An excellent question, yes, but it would seem rather more pertinent to #askWenger what on earth Nacho Monreal was doing at centre-back in the first place against Wilfried Bony and then substitute Bafetimbi Gomis as the Gunners lost at Swansea on Sunday.
That question has two sub-sections - the first an oft-asked and never-adequately-answered question about why Arsene Wenger would think it is acceptable to start the season with only two senior specialist centre-halves.
Any hope Arsenal had of mounting a title challenge this season appeared to hinge upon the recruitment of an additional centre-back.
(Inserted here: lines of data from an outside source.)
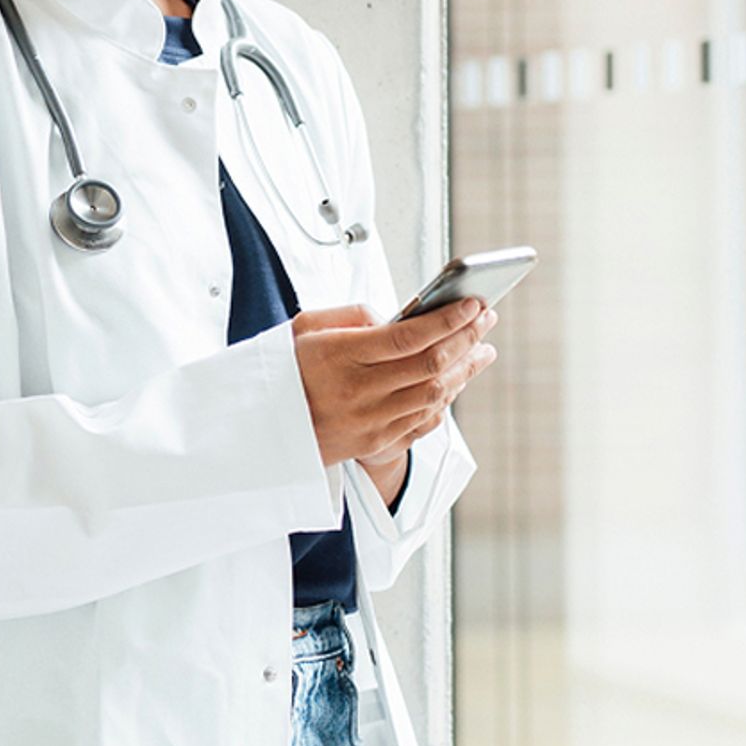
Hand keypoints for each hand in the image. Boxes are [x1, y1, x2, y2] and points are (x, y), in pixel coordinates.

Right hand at [290, 296, 497, 469]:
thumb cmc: (282, 372)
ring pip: (434, 394)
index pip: (409, 337)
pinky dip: (446, 397)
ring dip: (465, 369)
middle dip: (466, 337)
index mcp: (339, 357)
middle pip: (430, 365)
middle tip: (486, 317)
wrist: (259, 430)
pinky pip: (424, 420)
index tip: (473, 302)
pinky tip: (456, 380)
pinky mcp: (375, 443)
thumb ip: (352, 316)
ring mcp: (369, 423)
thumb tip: (396, 317)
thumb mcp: (304, 329)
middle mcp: (358, 393)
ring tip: (482, 347)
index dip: (448, 319)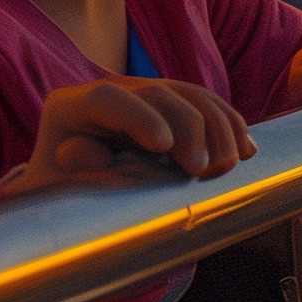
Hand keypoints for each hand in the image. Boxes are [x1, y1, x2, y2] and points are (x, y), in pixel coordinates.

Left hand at [0, 79, 252, 196]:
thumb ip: (67, 178)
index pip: (107, 99)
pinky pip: (209, 106)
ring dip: (218, 128)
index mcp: (69, 109)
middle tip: (202, 170)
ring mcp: (144, 96)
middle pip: (158, 92)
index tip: (165, 146)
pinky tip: (246, 150)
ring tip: (227, 167)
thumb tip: (86, 155)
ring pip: (191, 95)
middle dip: (189, 127)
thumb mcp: (54, 197)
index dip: (139, 116)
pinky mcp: (172, 107)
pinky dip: (230, 126)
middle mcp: (108, 93)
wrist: (72, 208)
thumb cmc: (60, 208)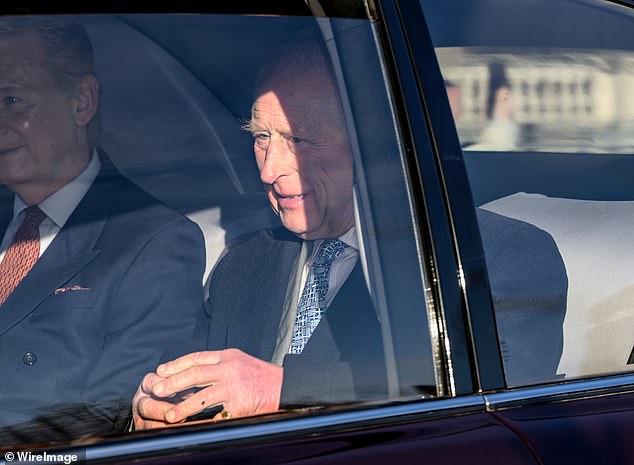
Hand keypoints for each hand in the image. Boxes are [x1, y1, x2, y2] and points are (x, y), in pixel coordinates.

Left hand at [134, 349, 282, 427]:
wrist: (285, 386)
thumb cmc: (261, 376)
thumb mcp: (239, 362)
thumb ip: (218, 365)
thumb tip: (191, 374)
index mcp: (227, 356)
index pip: (196, 358)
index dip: (176, 364)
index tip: (160, 371)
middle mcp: (229, 368)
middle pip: (194, 374)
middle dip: (173, 383)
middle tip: (157, 390)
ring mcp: (234, 386)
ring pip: (202, 397)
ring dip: (183, 407)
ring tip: (169, 415)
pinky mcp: (240, 404)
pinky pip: (218, 416)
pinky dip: (205, 423)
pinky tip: (193, 428)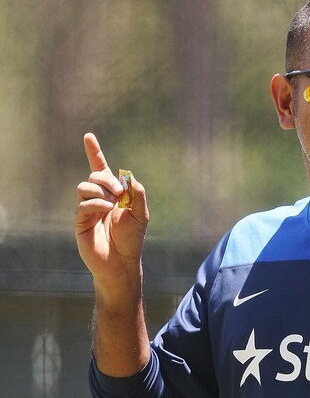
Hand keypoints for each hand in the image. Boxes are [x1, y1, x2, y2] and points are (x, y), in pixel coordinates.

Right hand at [74, 133, 148, 300]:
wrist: (122, 262)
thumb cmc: (132, 239)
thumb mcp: (141, 213)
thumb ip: (137, 193)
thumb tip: (127, 177)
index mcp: (113, 194)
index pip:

But the arrival of a Daniel Agger, a Ron Vlaar or indeed anyone to supplement their defensive numbers never came.
The other sub-section is a more pertinent question about this challenge, this week. There has been plenty of evidence (the 3-3 v Anderlecht, the 2-2 v Hull) that Monreal is no centre-back and yet Wenger persisted with the Spaniard against a team with height and physicality up front.
Swansea had not scored from a header this season in the Premier League before Sunday; they had not played against Monreal in the Premier League before Sunday.
Monreal did not win a single aerial challenge against Swansea - the last one he lost cost Arsenal a point - but it seems ridiculous to blame the left-back playing at centre-back thanks to a series of poor decisions from his manager.
Compounding the situation was the absolute roasting given to Calum Chambers by Swansea winger Jefferson Montero, who made him look like a lumbering centre-half playing out of position.
Actually, make that a 'tall, lumbering centre-half playing out of position' who really should have been standing alongside Per Mertesacker, given his height and thus not giving Swansea such an easy target to exploit.
Moreover, Hector Bellerin - the man who has taken Theo Walcott's club 40m sprint record - was sat on the bench rather than matching Montero stride for stride. A line-up that made little sense when it emerged at 3pm, made even less sense at 5.37pm when Montero got past Chambers again and Monreal was beaten in the air once again.
As always, there were things to admire about Arsenal and their goal was a stunning demonstration of counter-attacking football finished by the irresistible Alexis Sanchez. But what must he be thinking when all their attacking verve is forgotten in yet another discussion about their manager's negligence both this summer and this week? What a waste.